Prepare your work van or truck for winter weather
Trade professionals who rely on a work van or truck to run their business should be especially mindful of vehicle safety in winter weather. According to the National Oceanic and Atmospheric Administration, there are nearly 500,000 injuries and over 6,000 fatalities from vehicular accidents resulting from cold, wet and snowy conditions in an average winter. Follow these tips to make your work van or truck ready for the road this winter.
- Set your tires to the tire manufacturer’s recommended PSI for winter weather. Cold air shrinks, which can cause tires to deflate to unsafe levels.
- Clear snow from your work van or truck’s tailpipe prior to starting it up. Exhaust can build up inside of the cab and lead to fatal carbon monoxide poisoning.
- Stock your work van with winter weather essentials, including: Get tips to help you organize your work van >>
Recover from winter weather
After the snow has fallen and the temperatures have dropped, follow these winter safety tips to help you prevent injury and keep buildings safe and operable in cold weather.

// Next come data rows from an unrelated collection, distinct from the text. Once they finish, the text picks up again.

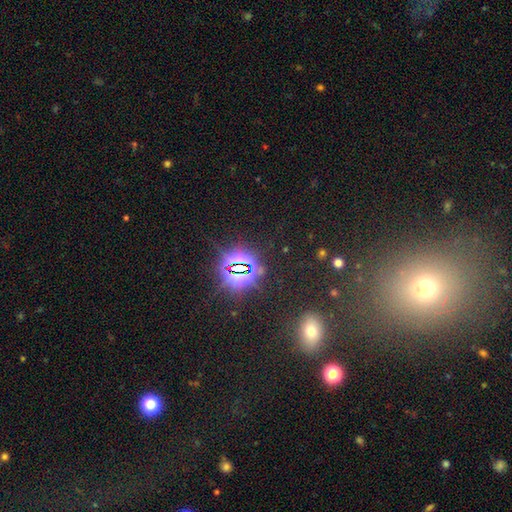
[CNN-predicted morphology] Smooth or featured? star or artifact (65%)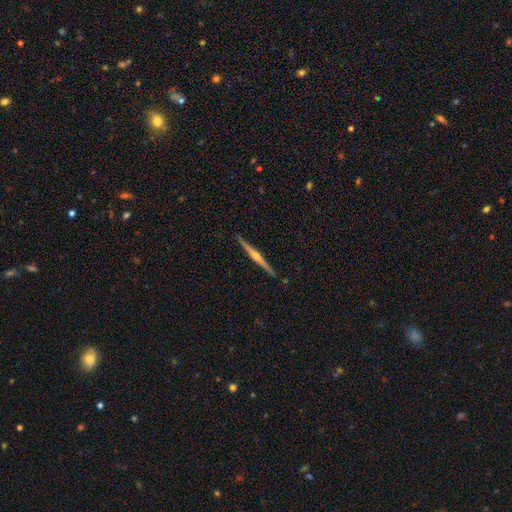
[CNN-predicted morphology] Smooth or featured? Predicted: featured or disk (p=0.83). Edge-on disk? Predicted: yes (p=0.99). Edge-on bulge? Predicted: rounded (p=0.89). Merging? Predicted: none (p=0.92).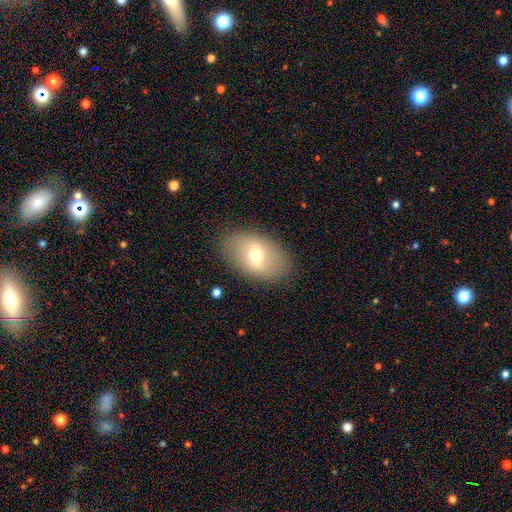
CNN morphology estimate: smooth_or_featured: smooth (p=0.56) [alt: featured or disk p=0.34]
how_rounded: in between (p=0.86) [alt: round p=0.13]
merging: none (p=0.85) [alt: minor disturbance p=0.10]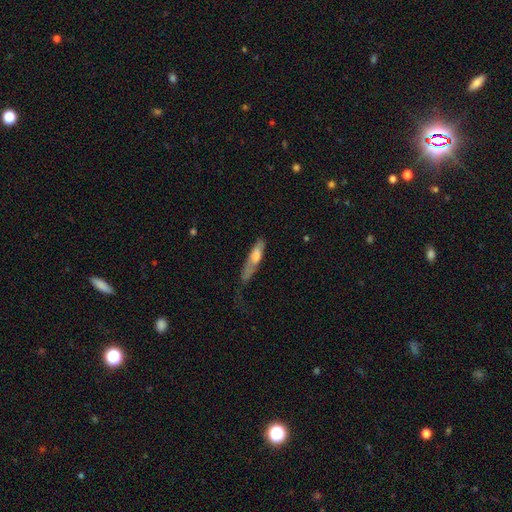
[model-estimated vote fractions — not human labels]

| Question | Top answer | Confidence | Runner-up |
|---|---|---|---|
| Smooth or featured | smooth | 61% | featured or disk (33%) |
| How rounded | cigar-shaped | 75% | in between (23%) |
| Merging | none | 35% | minor disturbance (33%) |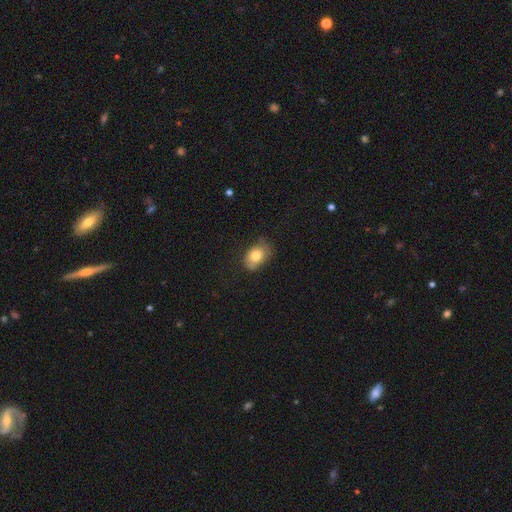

- Stay away from downed power lines. Never attempt to clear fallen tree limbs from power lines. Instead, call the utility company.
- Control ice buildup. Clear icicles from overhead areas. Lay down mats in front of entry ways to increase traction. Distribute ice melt on walkways and sidewalks.
Exercise caution when using gas-powered equipment. Run gas-powered generators and snow blowers outside and away from doors and windows to prevent deadly carbon monoxide fumes from drifting into a building.
Be safe with extension cords. Inspect extension cords for signs of wear and tear. If there are signs of damage, discontinue use and replace with a new extension cord. Never overload or daisy-chain power strips.
Shovel snow cautiously. Over 10,000 people suffer a heart attack when shoveling snow on average every year. Take frequent breaks from shoveling, and never shovel snow immediately after eating or while smoking. Stop shoveling immediately and rest if you feel faint or exhausted.
Bonus tip: The shovel pan size should be proportional to the size of the person using it. A smaller person should use a shovel with a smaller pan to avoid injury while shoveling snow.